_TO-DO ITEM_
Retype every line of text in the data below exactly, leaving out the pictures.

Page images and extracted text:
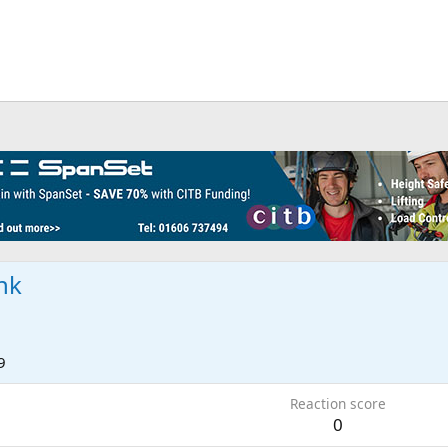
nk
9
Reaction score
0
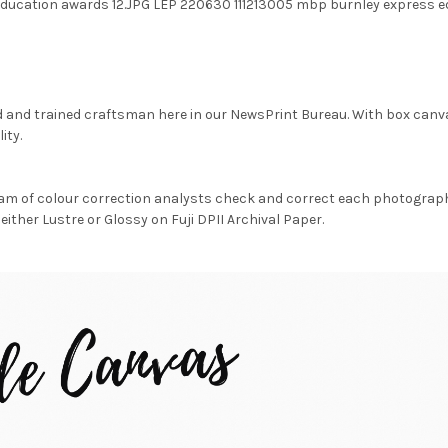
ducation awards 12.JPG LEP 220630 111213005 mbp burnley express e
d and trained craftsman here in our NewsPrint Bureau. With box canv
ity.
am of colour correction analysts check and correct each photograph 
either Lustre or Glossy on Fuji DPII Archival Paper.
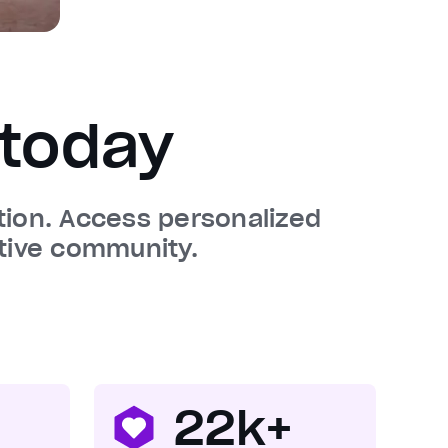
today
ation. Access personalized
tive community.
22k+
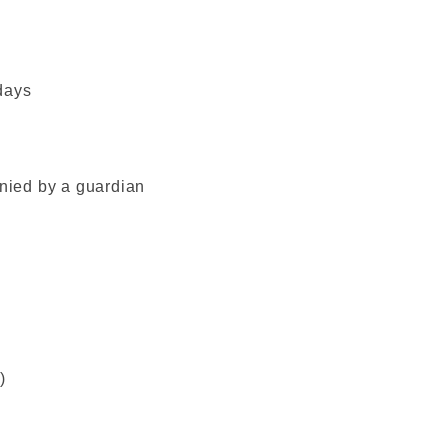
days
ied by a guardian
)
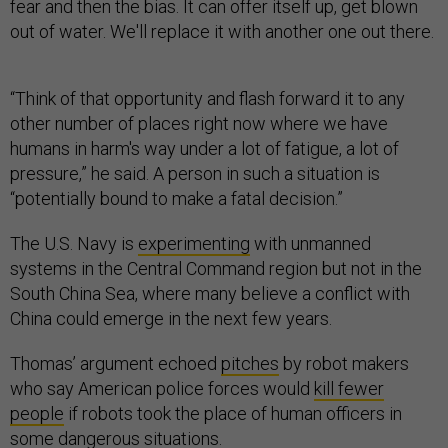
out of water. We'll replace it with another one out there.
“Think of that opportunity and flash forward it to any
other number of places right now where we have
humans in harm's way under a lot of fatigue, a lot of
pressure,” he said. A person in such a situation is
“potentially bound to make a fatal decision.”
The U.S. Navy is
experimenting
with unmanned
systems in the Central Command region but not in the
South China Sea, where many believe a conflict with
China could emerge in the next few years.
Thomas’ argument echoed
pitches
by robot makers
who say American police forces would
kill fewer
people
if robots took the place of human officers in
some dangerous situations.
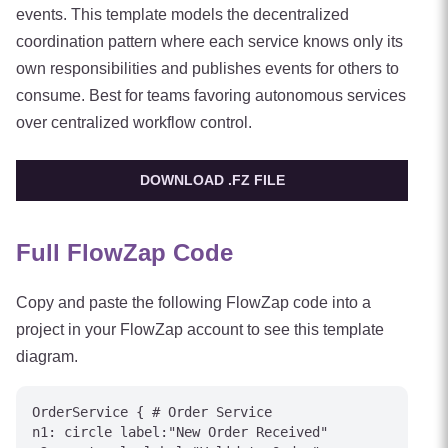
events. This template models the decentralized
coordination pattern where each service knows only its
own responsibilities and publishes events for others to
consume. Best for teams favoring autonomous services
over centralized workflow control.
DOWNLOAD .FZ FILE
Full FlowZap Code
Copy and paste the following FlowZap code into a
project in your FlowZap account to see this template
diagram.
OrderService { # Order Service

n1: circle label:"New Order Received"
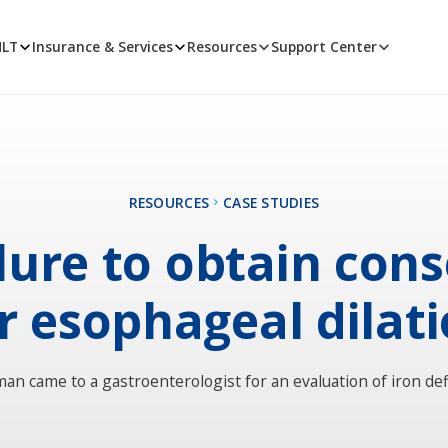
MLT
Insurance & Services
Resources
Support Center
RESOURCES
CASE STUDIES
lure to obtain con
r esophageal dilat
man came to a gastroenterologist for an evaluation of iron def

_ANSWER TO THIS TASK_
nk
9
Reaction score
0
ducation awards 12.JPG LEP 220630 111213005 mbp burnley express e
d and trained craftsman here in our NewsPrint Bureau. With box canv
ity.
am of colour correction analysts check and correct each photograph 
either Lustre or Glossy on Fuji DPII Archival Paper.
today
ation. Access personalized
tive community.
22k+
days
ied by a guardian
)
out of water. We'll replace it with another one out there.
“Think of that opportunity and flash forward it to any
other number of places right now where we have
humans in harm's way under a lot of fatigue, a lot of
pressure,” he said. A person in such a situation is
“potentially bound to make a fatal decision.”
The U.S. Navy is
experimenting
with unmanned
systems in the Central Command region but not in the
South China Sea, where many believe a conflict with
China could emerge in the next few years.
Thomas’ argument echoed
pitches
by robot makers
who say American police forces would
kill fewer
people
if robots took the place of human officers in
some dangerous situations.
events. This template models the decentralized
coordination pattern where each service knows only its
own responsibilities and publishes events for others to
consume. Best for teams favoring autonomous services
over centralized workflow control.
DOWNLOAD .FZ FILE
Full FlowZap Code
Copy and paste the following FlowZap code into a
project in your FlowZap account to see this template
diagram.
OrderService { # Order Service

n1: circle label:"New Order Received"
MLT
Insurance & Services
Resources
Support Center
RESOURCES
CASE STUDIES
lure to obtain con
r esophageal dilat
man came to a gastroenterologist for an evaluation of iron def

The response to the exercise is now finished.